* _YOUR ASSIGNMENT_
Print a faithful copy of the data below, word for word, with the pictures left out.

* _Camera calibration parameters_
══════════════════════════════
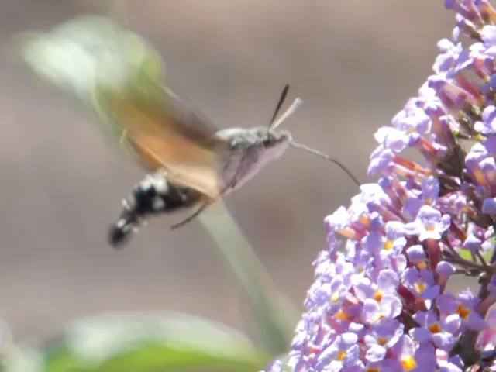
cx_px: 248
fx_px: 11463
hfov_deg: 2.5
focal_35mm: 800
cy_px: 186
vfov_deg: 1.9
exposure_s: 1/125
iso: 80
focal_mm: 143.4
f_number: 5.6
══════════════════════════════
* _ANSWER TO THE PROBLEM_
cx_px: 248
fx_px: 11463
hfov_deg: 2.5
focal_35mm: 800
cy_px: 186
vfov_deg: 1.9
exposure_s: 1/125
iso: 80
focal_mm: 143.4
f_number: 5.6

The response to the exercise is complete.